**ACTIVITÉS:**
1. Traduisez en anglais la phrase suivante de la notice sur Prosper Auriol : « C’est au cœur d’une famille de banquier que naît Prosper Auriol. »
2. Résumez en deux phrases la notice sur Prosper Auriol.
3. Poursuivez la notice sur Prosper Auriol à partir de sa dernière phrase.

**TEXTE FOURNI:**

________________

Prosper, Bernard, Eugène AURIOL

né à Perpignan (Pyrénées-Orientales) le 2 août 1861, mort à Perpignan le 21 juillet 1944. Banquier, principal actionnaire de la banque Auriol, censeur de la Banque de France (succursale de Perpignan), directeur de la caisse d’Épargne de Perpignan, pyrénéiste.

C’est au cœur d’une famille de banquier que naît Prosper Auriol. Il est en effet le fils de Prosper Auriol* (1821-1870) et de Delphines Cazes, et le petit fils de Bernard Auriol* et Catherine Lloubes, sœur de Jean-Jacques Lloubes*. Il est remarquable que l’acte de naissance de Prosper Auriol soit dressé en août 1861 en présence de son père, bien sur mais aussi de son grand père Auriol et de son grand oncle Lloubes, les fondateurs de la Banque Auriol et Lloubes en 1809.

________________

**DONNÉES EXTRAITES:**
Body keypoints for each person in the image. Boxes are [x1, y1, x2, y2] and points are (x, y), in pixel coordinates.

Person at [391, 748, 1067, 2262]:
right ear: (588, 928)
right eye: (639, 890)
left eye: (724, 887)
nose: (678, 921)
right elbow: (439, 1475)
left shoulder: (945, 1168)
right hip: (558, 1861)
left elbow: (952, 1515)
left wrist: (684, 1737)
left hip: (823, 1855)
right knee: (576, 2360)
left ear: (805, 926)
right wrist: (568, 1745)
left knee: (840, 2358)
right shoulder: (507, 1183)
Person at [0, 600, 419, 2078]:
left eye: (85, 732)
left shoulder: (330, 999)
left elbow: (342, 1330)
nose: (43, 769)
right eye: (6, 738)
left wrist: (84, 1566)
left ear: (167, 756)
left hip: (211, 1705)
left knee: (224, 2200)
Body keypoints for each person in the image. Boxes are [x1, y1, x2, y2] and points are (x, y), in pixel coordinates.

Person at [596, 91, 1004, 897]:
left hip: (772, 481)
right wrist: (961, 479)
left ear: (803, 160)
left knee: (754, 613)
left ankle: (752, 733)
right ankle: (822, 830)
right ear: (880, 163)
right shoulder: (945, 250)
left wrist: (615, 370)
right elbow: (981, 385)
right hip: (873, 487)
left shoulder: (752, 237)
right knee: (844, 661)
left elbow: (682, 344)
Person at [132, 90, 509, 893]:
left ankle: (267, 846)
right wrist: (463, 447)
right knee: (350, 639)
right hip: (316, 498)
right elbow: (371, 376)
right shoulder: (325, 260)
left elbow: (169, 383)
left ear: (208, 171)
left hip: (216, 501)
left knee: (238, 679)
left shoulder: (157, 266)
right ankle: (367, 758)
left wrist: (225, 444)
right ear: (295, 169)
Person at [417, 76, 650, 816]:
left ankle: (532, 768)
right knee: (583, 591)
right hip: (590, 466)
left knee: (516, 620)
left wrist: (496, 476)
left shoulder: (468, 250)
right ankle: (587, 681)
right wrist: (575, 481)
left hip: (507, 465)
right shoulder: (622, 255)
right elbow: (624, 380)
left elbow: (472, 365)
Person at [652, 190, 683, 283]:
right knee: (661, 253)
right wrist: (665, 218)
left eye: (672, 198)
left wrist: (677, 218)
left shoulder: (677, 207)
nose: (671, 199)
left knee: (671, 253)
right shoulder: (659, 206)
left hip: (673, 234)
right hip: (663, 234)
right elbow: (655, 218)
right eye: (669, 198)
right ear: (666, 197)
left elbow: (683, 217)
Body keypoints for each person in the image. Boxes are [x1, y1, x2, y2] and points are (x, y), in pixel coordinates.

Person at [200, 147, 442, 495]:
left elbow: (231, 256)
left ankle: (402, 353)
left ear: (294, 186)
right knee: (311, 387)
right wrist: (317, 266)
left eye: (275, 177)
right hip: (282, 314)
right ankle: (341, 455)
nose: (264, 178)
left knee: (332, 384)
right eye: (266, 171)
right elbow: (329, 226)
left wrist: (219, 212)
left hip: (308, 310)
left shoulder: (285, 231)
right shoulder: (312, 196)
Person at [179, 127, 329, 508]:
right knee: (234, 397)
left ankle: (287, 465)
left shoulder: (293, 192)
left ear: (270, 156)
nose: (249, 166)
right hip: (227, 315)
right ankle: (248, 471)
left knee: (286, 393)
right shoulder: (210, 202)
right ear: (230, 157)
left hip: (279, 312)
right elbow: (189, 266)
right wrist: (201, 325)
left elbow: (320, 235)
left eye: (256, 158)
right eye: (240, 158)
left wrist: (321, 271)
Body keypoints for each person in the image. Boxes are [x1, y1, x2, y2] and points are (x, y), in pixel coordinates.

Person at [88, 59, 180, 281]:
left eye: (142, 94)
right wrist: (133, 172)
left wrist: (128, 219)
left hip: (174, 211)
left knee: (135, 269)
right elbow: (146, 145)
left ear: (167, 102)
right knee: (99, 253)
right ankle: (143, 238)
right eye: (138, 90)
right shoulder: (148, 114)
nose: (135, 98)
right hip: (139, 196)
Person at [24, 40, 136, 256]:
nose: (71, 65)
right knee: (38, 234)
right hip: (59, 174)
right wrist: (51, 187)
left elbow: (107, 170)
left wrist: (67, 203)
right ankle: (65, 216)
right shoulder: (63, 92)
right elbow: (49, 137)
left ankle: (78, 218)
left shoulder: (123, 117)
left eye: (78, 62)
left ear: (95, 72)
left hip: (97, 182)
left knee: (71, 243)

________________

**RÉPONSES ATTENDUES:**
1. Prosper Auriol was born into the heart of a banking family.

2. Prosper Auriol, né à Perpignan le 2 août 1861 et mort dans la même ville le 21 juillet 1944, fut banquier, principal actionnaire de la banque Auriol, censeur de la Banque de France à Perpignan, directeur de la caisse d’Épargne de Perpignan et pyrénéiste. Issu d’une famille de banquiers, il eut un acte de naissance dressé en présence de son père, de son grand-père Auriol et de son grand-oncle Lloubes, fondateurs de la Banque Auriol et Lloubes en 1809.

3.
Lorsque Prosper Auriol* père meurt jeune, à 49 ans, le 9 novembre1870, son épouse Delphine Auriol née Cazes poursuit l’activité « pour conserver une situation à ses fils encore mineurs ». Pour cela, elle peut compter sur Isaac Levy*, fondé de pouvoir de la banque, et sur son propre frère, Gustave Cazes*, qui était également très investi dans l’économie viticole. La banque Veuve Auriol & fils réalise alors d’excellentes affaires pendant les années 1870. En effet, les Pyrénées-Orientales et l’Aude sont épargnées par le phylloxéra qui ravage alors le Var, le Gard et l’Hérault. Les prix du vin augmentent considérablement. Les propriétaires prospèrent de la ruine des voisins et s’endettent fortement pour étendre leur production. Le réseau des intermédiaires financiers habituels (les proches puis les notaires) ne suffit plus. En quelques années, les banques locales se développent et se partagent entre le financement du négoce des vins et les prêts sur hypothèques aux propriétaires pour l’achat et la plantation de vignobles. Les inspecteurs de la Banque de France présentent la Banque Veuve Auriol comme « une bonne maison, disposant de dépôts sûrs issus de la famille essentiellement ». Elle réalise d’excellentes opérations avec les grands propriétaires, les négociants importants de la place comme Alfred Sauvy*, mais son principal client est l’entreprise de papiers à cigarettes Bardou-Job.

En 1886, Prosper Auriol est associé officiellement dans la société qui prend la forme d’une Société en Nom Collectif. Le capital de 1 Million de francs est ainsi réparti : 700 000 F pour Mme Auriol et 300 000 F pour Prosper. Puis une place est faite en 1890 à son frère, Georges, de cinq ans son cadet, lors de la constitution d’une nouvelle SNC pour une durée de 20 ans, avec un capital réparti en 400 000 F pour Mme Auriol et 300 000 F pour chaque frère.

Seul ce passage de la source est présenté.